Family Magazine

A Heart Big Enough for Two: Navigating an Open Adoption

By Momatlast @momatlast

By Rachel Lowry, Deseret News

Four-year-old Ella Varner sits between two women in a busy park in central Pennsylvania. On her left is her birth mother; on her right is her adoptive mother. The two women talk of cartwheels and preschool as they watch Ella with her sticky fingers and her face painted, one half a cheetah and the other half a tiger.

open adoption

Ella has known both her birth mother and her adoptive mother since the day she became part of her adoptive family. As she grows into adulthood, her mother, Susan Varner, hopes to continue this level of openness, which as it turns out, is a rapidly growing trend, according to research published recently by the Evan B. Donaldson Adoption Institute.

“The era of truly closed adoptions is probably coming to a quick end,” said Adam Pertman, the institute’s executive director.

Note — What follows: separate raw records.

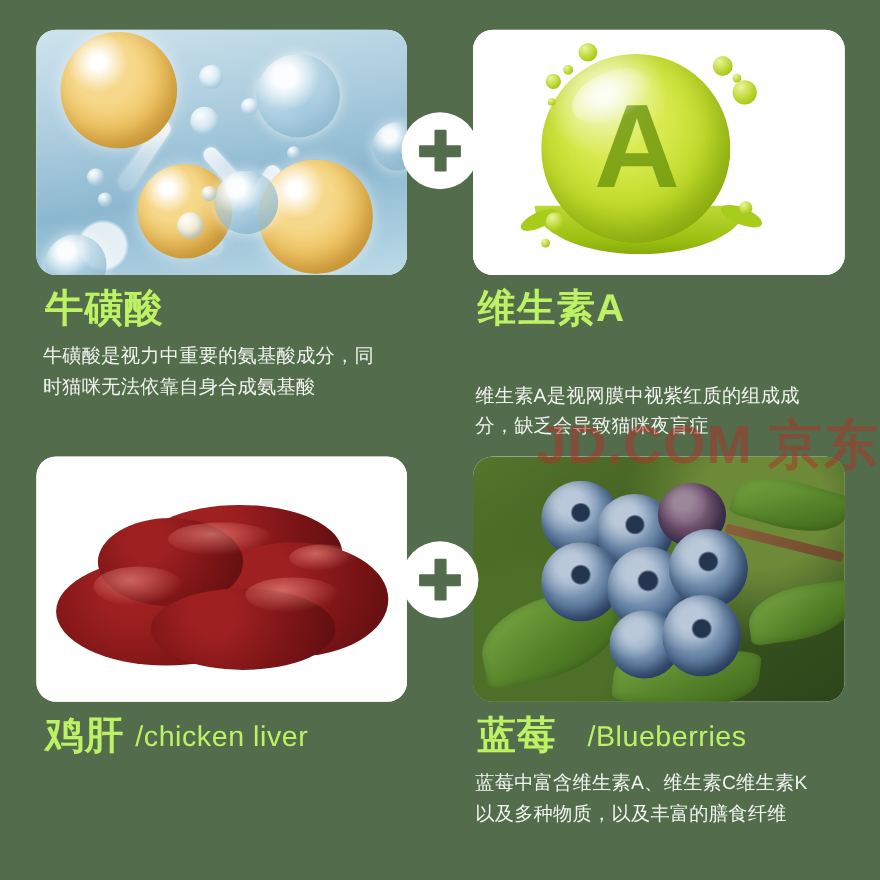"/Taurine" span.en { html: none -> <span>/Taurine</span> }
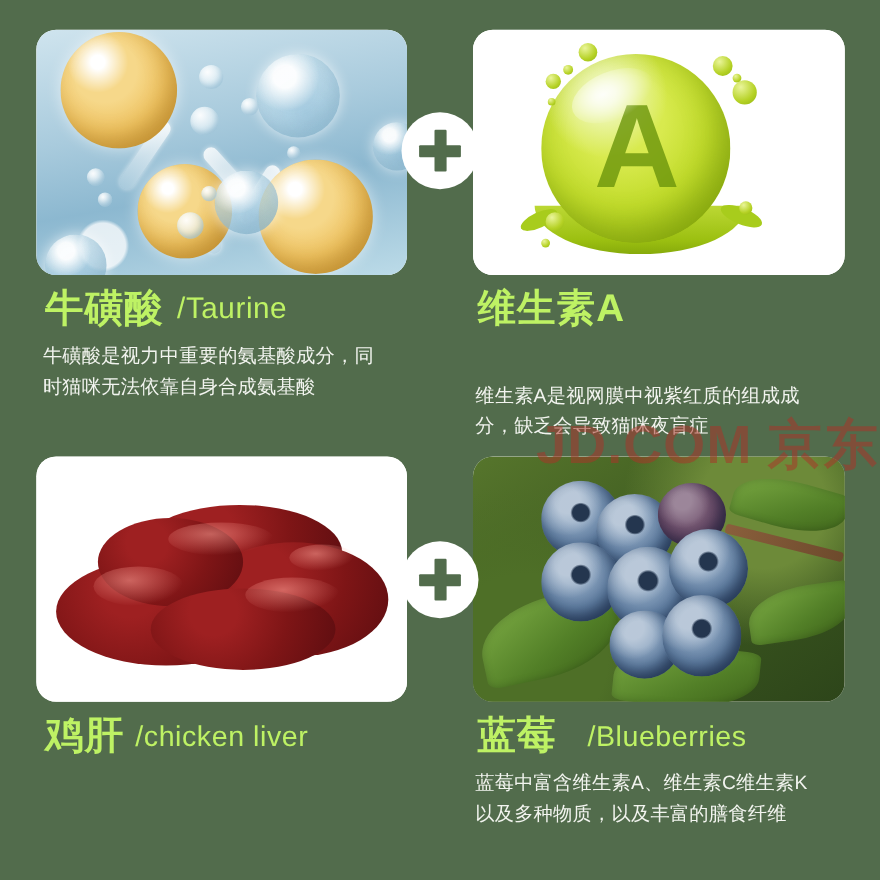"/vitamin" span.en { html: none -> <span>/vitamin</span> }
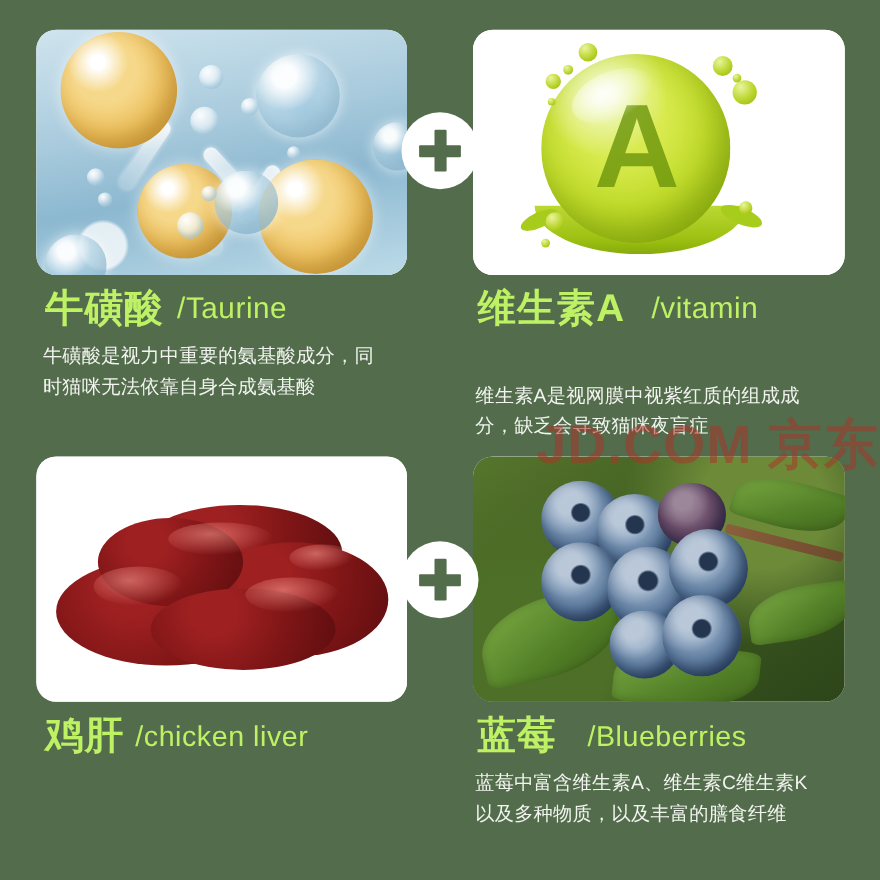"牛磺酸是视力中重要的氨基酸成分，同时猫咪无法依靠自身合成氨基酸" .cell.tl .desc { text-align: none -> right }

Ninety-five percent of all domestic adoptions are open in some form. The Donaldson survey of 100 infant adoption programs found that 55 percent of American adoptions were fully disclosed — meaning there is direct and ongoing contact between the birth and adoptive families — and 40 percent were mediated — meaning all contact is exchanged through an intermediary. Confidential adoptions constituted a mere 5 percent of placements by the surveyed programs over the past two years. As parents participate in this growing trend, being informed is crucial in navigating an open adoption.

The trend

Past studies show that adoptions have decreased since the 1970s. More than 8 percent of all premarital births were placed for adoption between 1952 and 1972. That percentage dropped to 2 percent between 1982 and 1988. It then dropped to less than 1 percent between 1989 and 1995, according to the National Survey of Family Growth.

adoption trends

As the number of adoptions has dwindled, the number of open adoptions has exploded. The Donaldson report found that 29 percent of adoption agencies don’t offer confidential adoptions at all, a surprise to Susan Livingston Smith, one of the study’s lead authors. “Honesty within and about adoptive families has grown enormously over the last several decades, even as the composition of those families has changed — and continues to change — significantly.”

With this alteration comes a paradigm shift, Pertman writes in his book, “Adoption Nation.” When hundreds of thousands of people embrace openness in adoption so “comfortably” and “extensively,” they are “collectively rewriting the American definition of the term ‘extended family.’ ”

“It’s another blazing neon sign proclaiming that the old order is being overthrown and a new future is being created.” Open adoptions, he said, are being reshaped to fit a mold that incorporates multiple adult role models integral to a child’s upbringing. While this line of thinking may seem like an attack on the traditional family, it probably isn’t.

Another bout of statistics, however, suggests that there may be other elements at play here. The number of international adoptions into the U.S. has tripled — from 7,093 in 1990 to 22,884 in 2004, Smith wrote to the Deseret News in an email. So, have foreign adoptions been climbing because parents in the U.S. want to avoid open adoption?

The reasons some adoptive parents choose international adoption are “complex and varied,” Smith said. Some adoptive parents fear that the birth family in an open adoption will try to reclaim the child and overturn the adoption. “Though this is extremely rare.”

open adoption in US

Another reason for the rise of international adoptions is the falling supply of adoptable children in the U.S., the Population Reference Bureau suggested. Experts say the drop is due to multiple factors that may include the availability of legal abortion, increased access to contraception, decreases in the teen birth rate and reduced social stigma surrounding unmarried parenting.

The number of international adoptions, however, recently experienced a sharp decline, to 12,753 in 2009. An increased desire for openness in adoption may be a key cause, but the steep drop may also be the result of many “sending” countries closing down adoption programs, Smith said.